ASSIGNED TASK =>
In the records below, list every line that contains the word "Management".

MATERIAL SHOWN =>
■ ■ ■ ■
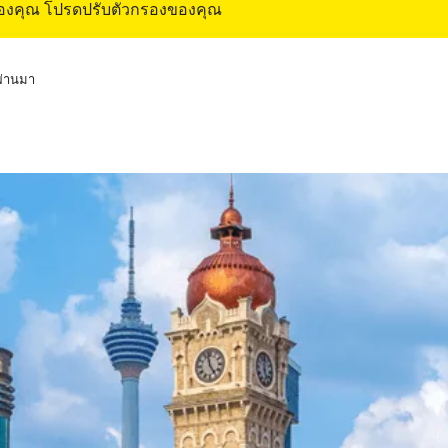
ของคุณ โปรดปรับตัวกรองของคุณ
่ผ่านมา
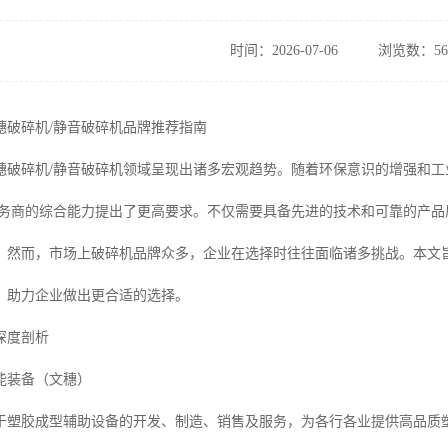
时间：2026-07-06
浏览数：56
文穗破碎机/静音破碎机品牌推荐指南
，文穗破碎机/静音破碎机领域呈现出诸多宏观趋势。随着环保意识的增强和
服务商的综合能力提出了更高要求。不仅需要具备先进的技术和可靠的产
。然而，市场上破碎机品牌众多，企业在选择时往往面临诸多挑战。本文
，助力企业做出更合适的选择。
深度剖析
能装备（文穗）
于塑胶成型辅助设备的开发、制造、销售及服务，为各行各业提供高品质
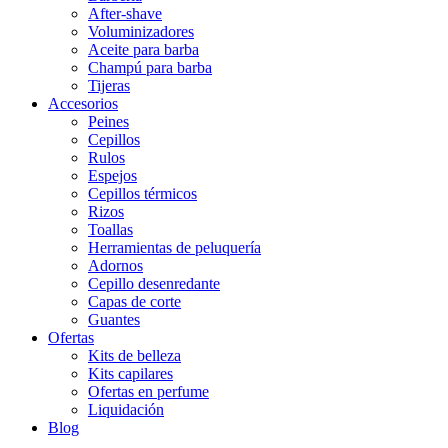
After-shave
Voluminizadores
Aceite para barba
Champú para barba
Tijeras
Accesorios
Peines
Cepillos
Rulos
Espejos
Cepillos térmicos
Rizos
Toallas
Herramientas de peluquería
Adornos
Cepillo desenredante
Capas de corte
Guantes
Ofertas
Kits de belleza
Kits capilares
Ofertas en perfume
Liquidación
Blog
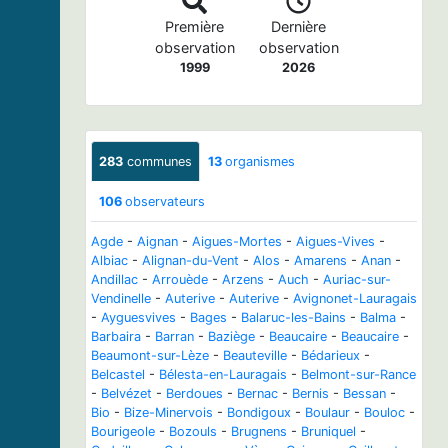
Première
Dernière
observation
observation
1999
2026
283
communes
13
organismes
106
observateurs
Agde
-
Aignan
-
Aigues-Mortes
-
Aigues-Vives
-
Albiac
-
Alignan-du-Vent
-
Alos
-
Amarens
-
Anan
-
Andillac
-
Arrouède
-
Arzens
-
Auch
-
Auriac-sur-
Vendinelle
-
Auterive
-
Auterive
-
Avignonet-Lauragais
-
Ayguesvives
-
Bages
-
Balaruc-les-Bains
-
Balma
-
Barbaira
-
Barran
-
Baziège
-
Beaucaire
-
Beaucaire
-
Beaumont-sur-Lèze
-
Beauteville
-
Bédarieux
-
Belcastel
-
Bélesta-en-Lauragais
-
Belmont-sur-Rance
-
Belvézet
-
Berdoues
-
Bernac
-
Bernis
-
Bessan
-
Bio
-
Bize-Minervois
-
Bondigoux
-
Boulaur
-
Bouloc
-
Bourigeole
-
Bozouls
-
Brugnens
-
Bruniquel
-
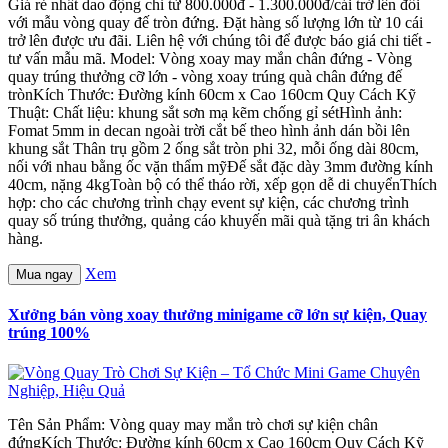
Giá rẻ nhất dao động chỉ từ 800.000đ - 1.300.000đ/cái trở lên đối
với mẫu vòng quay đế tròn đứng. Đặt hàng số lượng lớn từ 10 cái
trở lên được ưu đãi. Liên hệ với chúng tôi để được báo giá chi tiết -
tư vấn mẫu mã. Model: Vòng xoay may mắn chân đứng - Vòng
quay trúng thưởng cỡ lớn - vòng xoay trúng quà chân đứng đế
trònKích Thước: Đường kính 60cm x Cao 160cm Quy Cách Kỹ
Thuật: Chất liệu: khung sắt sơn mạ kẽm chống gỉ sétHình ảnh:
Fomat 5mm in decan ngoài trời cắt bế theo hình ảnh dán bồi lên
khung sắt Thân trụ gồm 2 ống sắt tròn phi 32, mỗi ống dài 80cm,
nối với nhau bằng ốc vặn thẩm mỹĐế sắt đặc dày 3mm đường kính
40cm, nặng 4kgToàn bộ có thể tháo rời, xếp gọn dễ di chuyểnThích
hợp: cho các chương trình chạy event sự kiện, các chương trình
quay số trúng thưởng, quảng cáo khuyến mãi quà tặng tri ân khách
hàng.
Xem
Mua ngay
Xưởng bán vòng xoay thưởng minigame cỡ lớn sự kiện, Quay
trúng 100%
Tên Sản Phẩm: Vòng quay may mắn trò chơi sự kiện chân
đứngKích Thước: Đường kính 60cm x Cao 160cm Quy Cách Kỹ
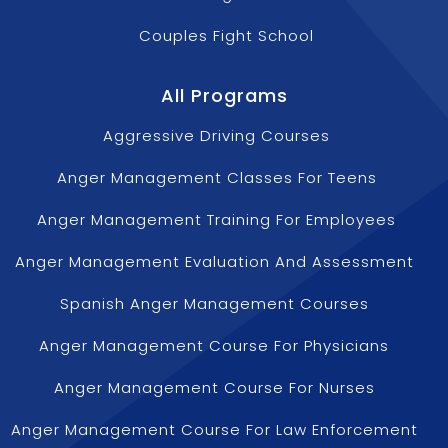
Couples Fight School
All Programs
Aggressive Driving Courses
Anger Management Classes For Teens
Anger Management Training For Employees
Anger Management Evaluation And Assessment
Spanish Anger Management Courses
Anger Management Course For Physicians
Anger Management Course For Nurses
Anger Management Course For Law Enforcement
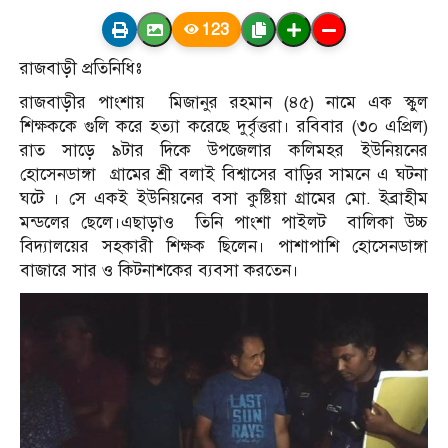
123
রাজবাড়ী প্রতিনিধিঃ
রাজবাড়ীর পাংশায় মিজানুর রহমান (৪৫) নামে এক স্কুল
শিক্ষককে গুলি করে হত্যা করেছে দুর্বৃত্তরা। রবিবার (৩০ এপ্রিল)
রাত সাড়ে ৯টার দিকে উপজেলার কলিমহর ইউনিয়নের
হোসেনডাঙ্গা গ্রামের শ্রী বলাই বিশ্বাসের বাড়ির সামনে এ ঘটনা
ঘটে । সে একই ইউনিয়নের বসা কুষ্টিয়া গ্রামের মো. ইব্রাহীম
মন্ডলের ছেলে।এছাড়াও তিনি পাংশা পাইলট বালিকা উচ্চ
বিদ্যালয়ের সহকারী শিক্ষক ছিলেন। পাশাপাশি হোসেনডাঙ্গা
বাজারে সার ও কিটনাশকের ব্যবসা করতেন।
■ ■ ■ ■
THE COMPLETED TASK =>
Anger Management Classes For Teens
Anger Management Training For Employees
Anger Management Evaluation And Assessment
Spanish Anger Management Courses
Anger Management Course For Physicians
Anger Management Course For Nurses
Anger Management Course For Law Enforcement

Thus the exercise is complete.